I never saw a kiss me kwik hat and wonder where that even comes into it ?


----------



## DouglasLW (May 23, 2018)

MrBife,
Thanks for taking the time to send me the great videos. Like all of Portugal the Algarve is a beautiful place with some breathtaking coastal scenery. I have literally done hours of researching Portugal with quite a bit of time on the Algarve region. It's not so much that I didn't like what I saw about the Algarve but I liked what I have seen & learned about other areas more. The "too many tourists" reason was a quick response to another post & that in itself would not be a reason I would decide not to live there, although it could be a tie breaker with everything else being the same.
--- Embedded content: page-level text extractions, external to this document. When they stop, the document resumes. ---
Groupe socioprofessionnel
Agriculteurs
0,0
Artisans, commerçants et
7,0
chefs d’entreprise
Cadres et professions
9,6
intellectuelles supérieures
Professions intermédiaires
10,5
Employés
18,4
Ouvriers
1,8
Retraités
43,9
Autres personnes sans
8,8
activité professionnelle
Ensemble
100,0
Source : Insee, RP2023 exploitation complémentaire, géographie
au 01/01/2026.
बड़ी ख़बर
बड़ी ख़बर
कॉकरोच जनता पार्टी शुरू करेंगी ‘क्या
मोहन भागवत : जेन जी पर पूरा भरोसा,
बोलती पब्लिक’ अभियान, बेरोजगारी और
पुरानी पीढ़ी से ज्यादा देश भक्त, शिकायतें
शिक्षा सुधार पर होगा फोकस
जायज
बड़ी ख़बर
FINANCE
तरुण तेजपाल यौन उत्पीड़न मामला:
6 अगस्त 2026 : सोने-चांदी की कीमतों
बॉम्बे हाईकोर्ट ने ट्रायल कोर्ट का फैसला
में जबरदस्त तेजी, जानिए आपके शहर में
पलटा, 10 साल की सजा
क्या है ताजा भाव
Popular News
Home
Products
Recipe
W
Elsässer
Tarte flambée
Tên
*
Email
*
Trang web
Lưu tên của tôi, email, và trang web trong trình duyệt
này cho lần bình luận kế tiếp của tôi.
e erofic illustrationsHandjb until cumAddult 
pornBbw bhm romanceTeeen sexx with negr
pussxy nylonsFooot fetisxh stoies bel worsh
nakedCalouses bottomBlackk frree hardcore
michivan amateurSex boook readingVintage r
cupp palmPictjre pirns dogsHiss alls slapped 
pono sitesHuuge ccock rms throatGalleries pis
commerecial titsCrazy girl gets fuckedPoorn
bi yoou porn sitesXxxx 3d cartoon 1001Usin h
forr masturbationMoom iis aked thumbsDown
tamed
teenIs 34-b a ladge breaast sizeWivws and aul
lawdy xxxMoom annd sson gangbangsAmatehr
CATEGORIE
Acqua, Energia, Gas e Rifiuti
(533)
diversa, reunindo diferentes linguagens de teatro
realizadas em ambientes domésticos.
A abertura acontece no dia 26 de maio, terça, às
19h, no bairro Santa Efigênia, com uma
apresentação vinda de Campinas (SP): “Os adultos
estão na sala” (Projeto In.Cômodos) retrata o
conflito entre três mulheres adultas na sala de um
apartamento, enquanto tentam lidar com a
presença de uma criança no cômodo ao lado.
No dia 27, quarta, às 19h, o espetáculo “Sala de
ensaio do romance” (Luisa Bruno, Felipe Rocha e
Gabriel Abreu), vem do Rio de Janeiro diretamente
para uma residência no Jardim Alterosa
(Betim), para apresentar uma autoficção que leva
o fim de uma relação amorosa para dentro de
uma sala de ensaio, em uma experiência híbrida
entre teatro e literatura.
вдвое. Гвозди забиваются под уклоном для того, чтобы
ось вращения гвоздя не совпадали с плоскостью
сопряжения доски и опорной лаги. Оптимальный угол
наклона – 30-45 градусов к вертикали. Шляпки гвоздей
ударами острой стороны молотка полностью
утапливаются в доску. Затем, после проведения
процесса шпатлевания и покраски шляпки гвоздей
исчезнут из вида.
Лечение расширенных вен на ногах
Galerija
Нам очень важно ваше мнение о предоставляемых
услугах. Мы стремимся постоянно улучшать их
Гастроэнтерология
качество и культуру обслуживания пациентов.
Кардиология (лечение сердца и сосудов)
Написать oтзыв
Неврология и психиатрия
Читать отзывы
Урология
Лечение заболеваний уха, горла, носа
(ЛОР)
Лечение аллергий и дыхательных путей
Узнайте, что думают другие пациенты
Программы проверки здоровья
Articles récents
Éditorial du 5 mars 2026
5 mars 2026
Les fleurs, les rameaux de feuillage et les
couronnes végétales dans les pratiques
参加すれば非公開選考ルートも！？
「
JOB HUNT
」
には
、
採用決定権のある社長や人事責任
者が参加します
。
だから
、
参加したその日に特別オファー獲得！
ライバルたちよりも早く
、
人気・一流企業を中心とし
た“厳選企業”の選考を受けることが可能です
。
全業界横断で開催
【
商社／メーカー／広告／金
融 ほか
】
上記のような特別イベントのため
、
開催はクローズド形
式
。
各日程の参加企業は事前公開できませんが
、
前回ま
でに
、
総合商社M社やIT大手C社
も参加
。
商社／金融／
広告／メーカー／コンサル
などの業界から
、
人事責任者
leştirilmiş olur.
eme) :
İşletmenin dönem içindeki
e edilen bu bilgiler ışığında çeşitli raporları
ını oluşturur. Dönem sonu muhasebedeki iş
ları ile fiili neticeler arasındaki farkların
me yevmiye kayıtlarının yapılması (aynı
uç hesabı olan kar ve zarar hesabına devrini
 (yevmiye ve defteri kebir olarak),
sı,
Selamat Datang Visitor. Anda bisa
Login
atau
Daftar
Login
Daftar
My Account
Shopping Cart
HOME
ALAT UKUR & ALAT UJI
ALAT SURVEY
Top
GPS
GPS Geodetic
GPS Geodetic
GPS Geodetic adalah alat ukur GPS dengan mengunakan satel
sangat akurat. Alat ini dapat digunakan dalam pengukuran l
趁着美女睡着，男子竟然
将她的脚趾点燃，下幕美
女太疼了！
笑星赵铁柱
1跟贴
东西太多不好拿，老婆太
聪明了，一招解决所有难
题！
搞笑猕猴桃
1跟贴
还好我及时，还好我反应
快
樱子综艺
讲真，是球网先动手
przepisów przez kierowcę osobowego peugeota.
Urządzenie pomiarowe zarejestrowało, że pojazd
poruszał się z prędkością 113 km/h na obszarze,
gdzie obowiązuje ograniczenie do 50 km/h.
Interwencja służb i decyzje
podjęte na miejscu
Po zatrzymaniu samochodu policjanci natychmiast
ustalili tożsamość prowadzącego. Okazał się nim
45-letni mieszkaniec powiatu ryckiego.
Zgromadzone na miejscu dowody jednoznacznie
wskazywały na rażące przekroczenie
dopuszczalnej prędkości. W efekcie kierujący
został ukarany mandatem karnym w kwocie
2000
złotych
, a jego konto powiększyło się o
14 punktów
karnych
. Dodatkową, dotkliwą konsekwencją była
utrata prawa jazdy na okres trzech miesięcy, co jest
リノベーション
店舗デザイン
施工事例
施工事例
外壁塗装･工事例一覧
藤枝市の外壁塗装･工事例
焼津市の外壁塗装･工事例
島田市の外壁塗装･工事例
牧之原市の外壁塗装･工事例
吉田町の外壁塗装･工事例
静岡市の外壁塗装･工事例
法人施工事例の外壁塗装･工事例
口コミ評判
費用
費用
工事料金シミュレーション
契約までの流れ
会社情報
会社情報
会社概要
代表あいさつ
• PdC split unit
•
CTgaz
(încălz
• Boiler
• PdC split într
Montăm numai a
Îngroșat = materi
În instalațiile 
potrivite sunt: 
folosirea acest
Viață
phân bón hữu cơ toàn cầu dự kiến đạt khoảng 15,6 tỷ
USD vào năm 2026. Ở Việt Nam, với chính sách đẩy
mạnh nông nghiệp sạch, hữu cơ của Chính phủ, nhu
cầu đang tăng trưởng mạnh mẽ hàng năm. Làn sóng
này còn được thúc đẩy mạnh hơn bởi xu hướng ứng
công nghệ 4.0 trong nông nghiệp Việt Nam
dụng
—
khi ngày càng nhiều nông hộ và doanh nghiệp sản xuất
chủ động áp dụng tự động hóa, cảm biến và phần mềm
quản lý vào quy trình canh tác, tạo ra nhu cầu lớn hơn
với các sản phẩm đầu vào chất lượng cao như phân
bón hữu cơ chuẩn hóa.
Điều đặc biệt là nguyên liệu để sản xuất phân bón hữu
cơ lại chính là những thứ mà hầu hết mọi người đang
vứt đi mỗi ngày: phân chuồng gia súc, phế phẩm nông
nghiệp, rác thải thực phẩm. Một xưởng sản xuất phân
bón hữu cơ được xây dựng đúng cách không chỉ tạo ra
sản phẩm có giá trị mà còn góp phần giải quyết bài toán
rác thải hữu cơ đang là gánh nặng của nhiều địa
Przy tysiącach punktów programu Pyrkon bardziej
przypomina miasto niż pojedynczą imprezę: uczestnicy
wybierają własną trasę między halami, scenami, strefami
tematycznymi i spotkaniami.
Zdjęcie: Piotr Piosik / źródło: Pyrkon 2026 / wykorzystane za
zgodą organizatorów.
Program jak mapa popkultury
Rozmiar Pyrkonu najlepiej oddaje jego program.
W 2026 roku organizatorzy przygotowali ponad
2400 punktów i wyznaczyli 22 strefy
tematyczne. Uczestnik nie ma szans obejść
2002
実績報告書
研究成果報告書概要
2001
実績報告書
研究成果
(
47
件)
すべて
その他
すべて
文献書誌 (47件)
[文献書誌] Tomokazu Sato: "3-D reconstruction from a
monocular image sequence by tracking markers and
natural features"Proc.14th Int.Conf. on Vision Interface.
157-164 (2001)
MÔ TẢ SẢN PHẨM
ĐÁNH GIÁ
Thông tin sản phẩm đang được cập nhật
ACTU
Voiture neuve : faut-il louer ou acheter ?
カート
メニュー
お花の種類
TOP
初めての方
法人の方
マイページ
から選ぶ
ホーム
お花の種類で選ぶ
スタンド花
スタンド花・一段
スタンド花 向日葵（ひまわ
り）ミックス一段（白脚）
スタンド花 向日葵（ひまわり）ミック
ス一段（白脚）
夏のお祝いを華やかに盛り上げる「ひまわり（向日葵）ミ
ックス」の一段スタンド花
The "Kiss me Kwik" hat response comes from the posts I have read that laments all of the Brits who have retired to Portugal. The complainers seem to always bring up "too many Kiss Me Kwik hats & English Pubs". Maybe I will Google the hats when I finish just to see what they look like. I will stay I touch via PM from now on so maybe I will have a guide when I visit the Algarve.


----------



## Diddion (Oct 17, 2017)

Of course, what the new Coimbra Indian takeaway should now do is a nationwide home delivery service. (This is from someone who has just returned from the UK with 30 - yes, thirty - bottles of Patak’s curry paste)


----------



## JohnBoy (Oct 25, 2009)

Diddion said:


> Of course, what the new Coimbra Indian takeaway should now do is a nationwide home delivery service. (This is from someone who has just returned from the UK with 30 - yes, thirty - bottles of Patak’s curry paste)


A couple of things Diddion. First, they do deliver, but only within a 15kms radius. Second, on your next trip back to the UK, save the space for something other than Pataks which is really available here!


----------



## Diddion (Oct 17, 2017)

Some things, John Boy, are just too important to risk. What if jalfresi were available, but not rogon josh? Korma, but not butter chicken? Until the source of the sauce is confirmed and verified, and until the range on offer here is determined and verified, as a prudent man I am bound to take no chances, and to bring the lot.

Alternatively, of course, I could have used a pair of compasses to draw a 15 mile radius on a map of Coimbra and moved to within the take-away’s catchment area.


----------



## siobhanwf (Mar 20, 2009)

Why not make up the curry mixes form scratch. Buying the ingredients is easy. I buy either in an indian shop in Martim Moniz in Lisbon in bulk or sometimes online.

Happy to pass on any curry powder recipes to help you get started.

I grind my spices in an old electric coffee grinder I have had for years and which I bought specifically for that reason.


----------



## siobhanwf (Mar 20, 2009)

just added a Cape Malay curry mix which I use frequently to the recipe only thread
http://www.expatforum.com/expats/welcome-inn/33815-recipes-only-53.html#post14526416

add dried apricots and a couple of good dollops of apricot jam


----------